══ Passage provided ══

S. DEFERRAL OF IMPROVEMENT INSTALLATION:

See RMC 4-9-060.

T. APPEALS:

Any decisions made in the administrative process described in this Section may be appealed to the Hearing Examiner pursuant to RMC 4-8-110.

U. VIOLATIONS OF THIS SECTION AND PENALTIES:

Unless otherwise specified, violations of this Chapter are misdemeanors subject to RMC 1-3-1. (Ord. 4521, 6-5-1995; Ord. 5159, 10-17-2005)

4-6-070 TRANSPORTATION CONCURRENCY REQUIREMENTS:

A. AUTHORITY AND PURPOSE:

This Chapter is enacted pursuant to the Washington State Growth Management Act, chapter 36.70A, at RCW 36.70A.070. It is the purpose of this Chapter to ensure Renton transportation level of service standards are achieved concurrently with development, or within a reasonable time after development occupancy and use. (Ord. 4708, 3-2-1998)

B. DEFINITIONS OF TERMS USED IN THIS SECTION:

1. Concurrency or Concurrent with Development: Transportation improvements or strategies are in place at the time of building permit issuance, or a financial commitment is in place to complete the improvements or strategies within six (6) years of building permit issuance.

2. Department: The Planning/Building/Public Works Department.

3. Development Activity Permit Application: For the purposes of transportation concurrency regulations, any construction, building expansion, or change in use which creates additional demand upon or need for transportation facilities and which requires a development permit from the City of Renton.

4. Development Permit: Written permission from the appropriate City decision maker authorizing the division of a parcel of land, the construction, reconstruction, conversion, structural alteration, relocation or enlargement of any structure, or any use or extension of the use of the land.

5. Financial Commitment: Includes revenue designated in the most currently adopted Transportation Improvement Program for transportation facilities or strategies through the six (6) year period with reasonable assurance that such funds will be timely put to such ends, unanticipated revenue from Federal or State grants for which the City has received notice of approval, and/or revenue that is assured by an applicant in a form approved by the City in a voluntary agreement.

6. Finding of Concurrency: A written finding that is part of the applicable development permit issued by the City indicating that a development activity permit application has successfully passed the Renton transportation concurrency test. The finding of concurrency is made by the decision maker with the authority to approve the development permit.

═══

**What to work on:**
Pick up the Renton transportation concurrency code above and continue it past its last definition, "Finding of Concurrency."

══ Source material ══

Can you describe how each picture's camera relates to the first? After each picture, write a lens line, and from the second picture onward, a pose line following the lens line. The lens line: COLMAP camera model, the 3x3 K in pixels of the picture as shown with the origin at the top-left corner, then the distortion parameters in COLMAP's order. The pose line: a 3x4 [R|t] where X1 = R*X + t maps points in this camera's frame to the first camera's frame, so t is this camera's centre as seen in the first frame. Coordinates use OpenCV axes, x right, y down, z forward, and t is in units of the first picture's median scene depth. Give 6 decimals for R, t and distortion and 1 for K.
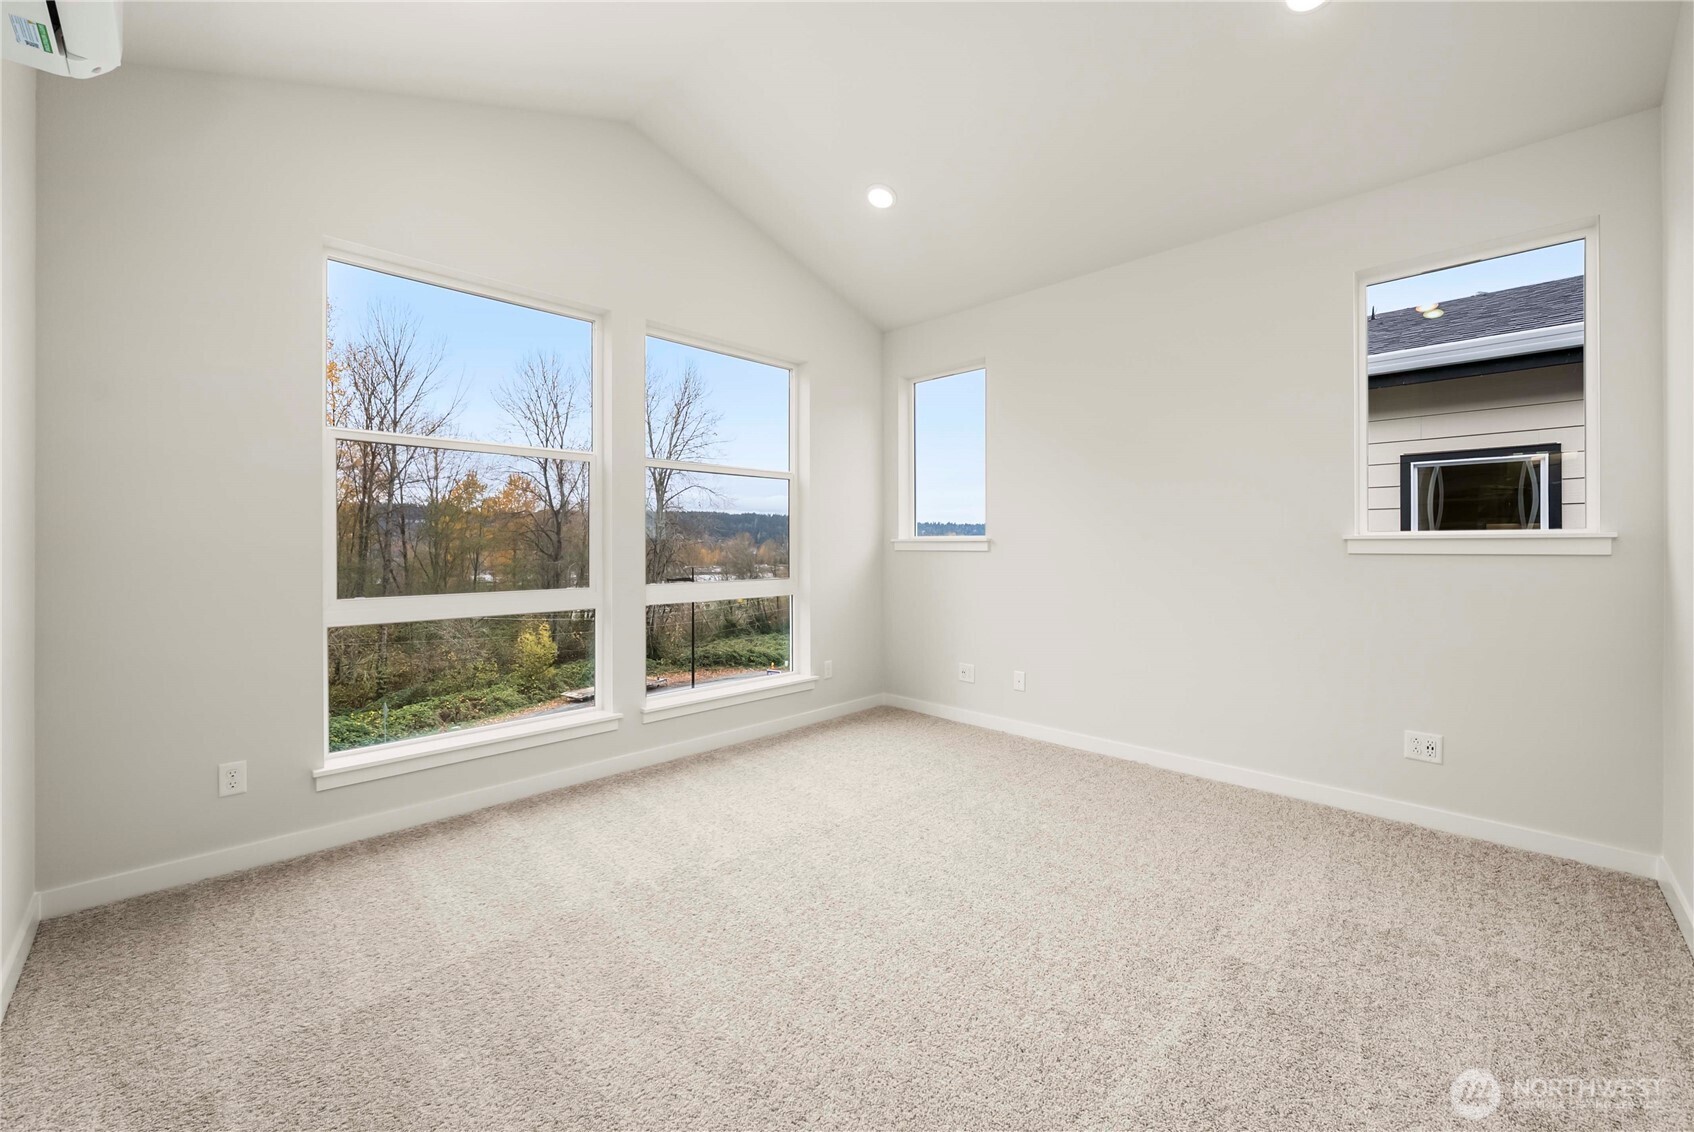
lens RADIAL K [[659.7, 0, 851.1], [0, 659.7, 545.9], [0, 0, 1]] dist [-0.015694, -0.000081]
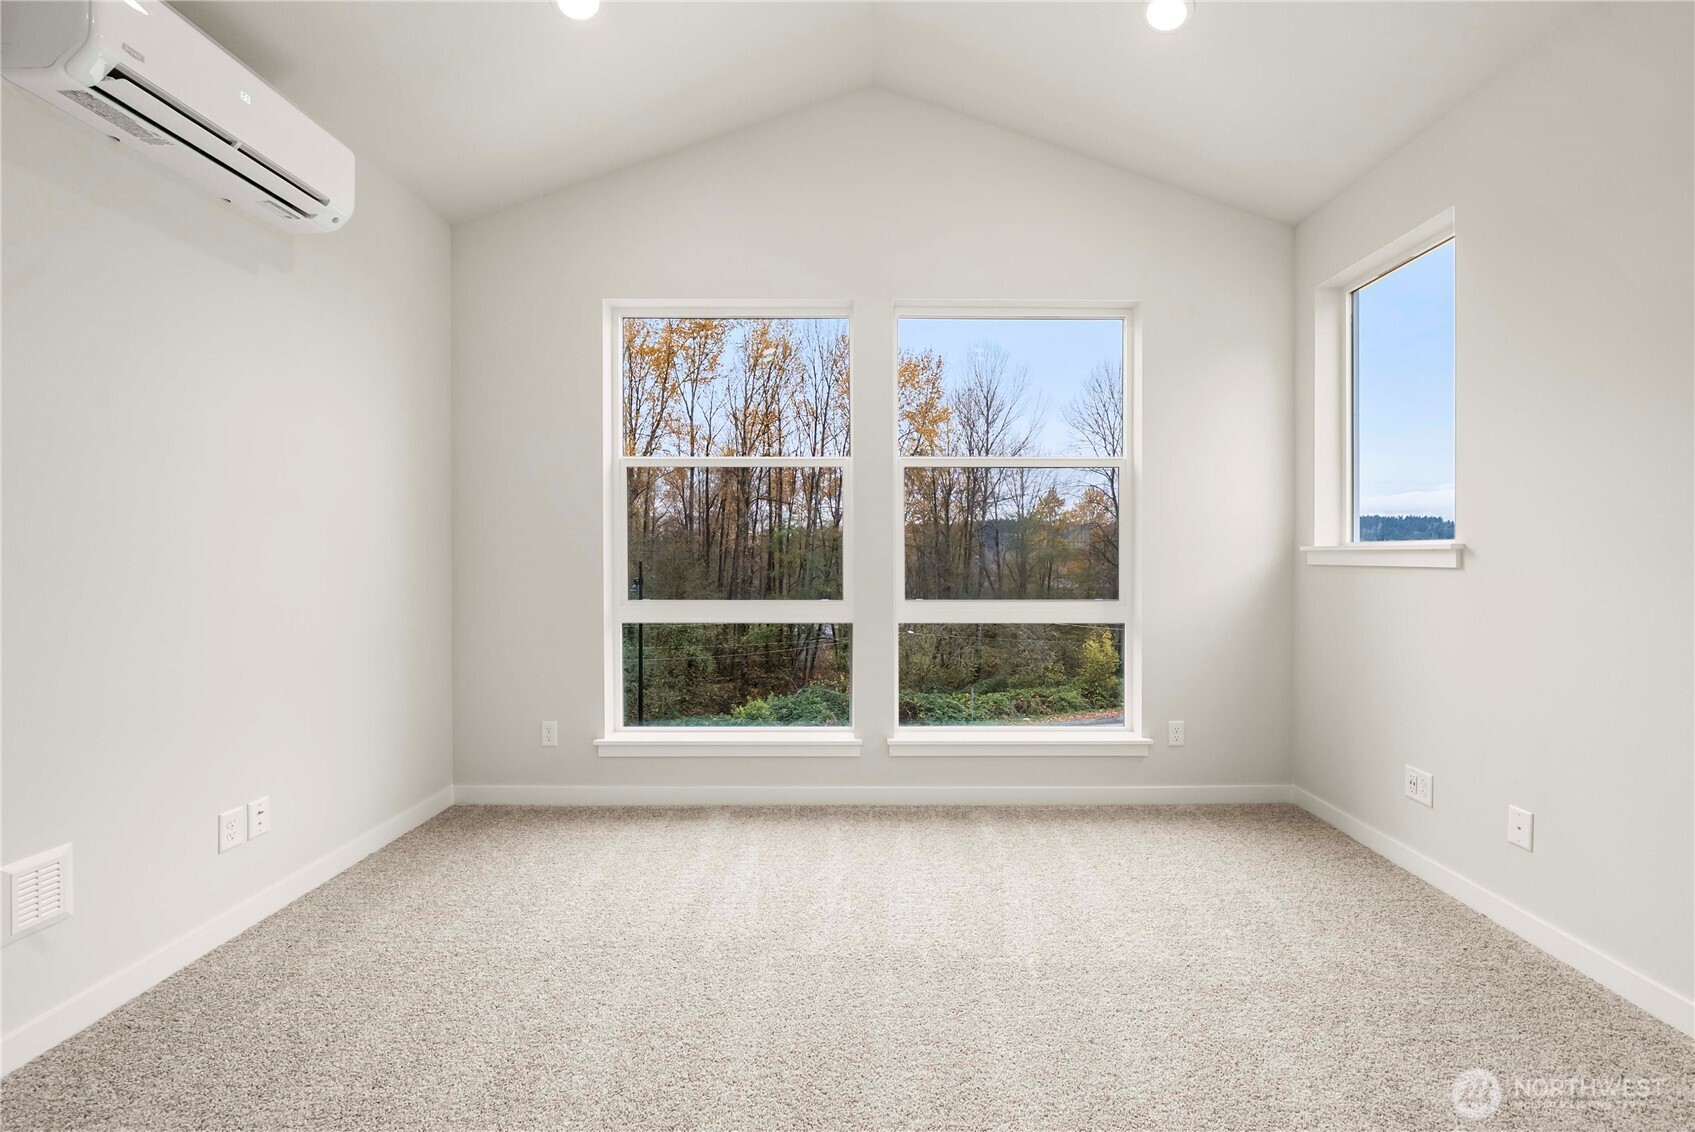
lens RADIAL K [[668.3, 0, 879.0], [0, 668.3, 560.5], [0, 0, 1]] dist [-0.012797, 0.000001]
pose [[0.705582, 0.006703, -0.708597, 0.227797], [-0.002084, 0.999971, 0.007385, -0.001168], [0.708626, -0.003734, 0.705575, 0.257192]]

═══

**Exercise answer:**
7. Level of Service (LOS): A measure of the quality and efficiency of facilities and systems. The Renton transportation LOS is adopted in the Renton Comprehensive Plan Transportation Element. The transportation LOS standard establishes an index value which must be met or exceeded in future years. The LOS index value is determined by the weighted sum of the p.m. peak travel distances from the City, averaged in all directions, in thirty (30) minutes for SOV, HOV, and transit modes. The current index value is forty nine (49). More in depth discussion of the Citywide LOS policy may be found in the Transportation Element.

8. Transportation Concurrency Test: Technical review of a development activity permit application by the Department to determine if the transportation system has adequate or unused or uncommitted capacity, or will have adequate capacity, to accommodate trips generated by the proposed development, without causing the level of service standards to decline below the adopted standards, at the time of development or within six (6) years.

9. Vested: The right to develop or continue development in accordance with the laws, rules, and other regulations in effect at the time vesting is achieved. The time vesting is achieved is determined in accordance with brightline vesting rules included in State legislation and case law.

C. APPLICABILITY AND EXEMPTIONS:

1. Applicability: A concurrency test shall be conducted for all development activity applications, as defined in subsection B3 of this Section, excluding exemptions.

2. Exemptions: The following applications are exempt from the concurrency test:

a. Applications categorically exempt from SEPA review under RMC 4-9-070, Environmental Review Procedures.

i. The concurrency test shall not be conducted for projects that are subject to SEPA review due to their location within an environmentally sensitive area, but which would otherwise be exempt from SEPA review.

ii. The concurrency test exemption shall not apply to short plats.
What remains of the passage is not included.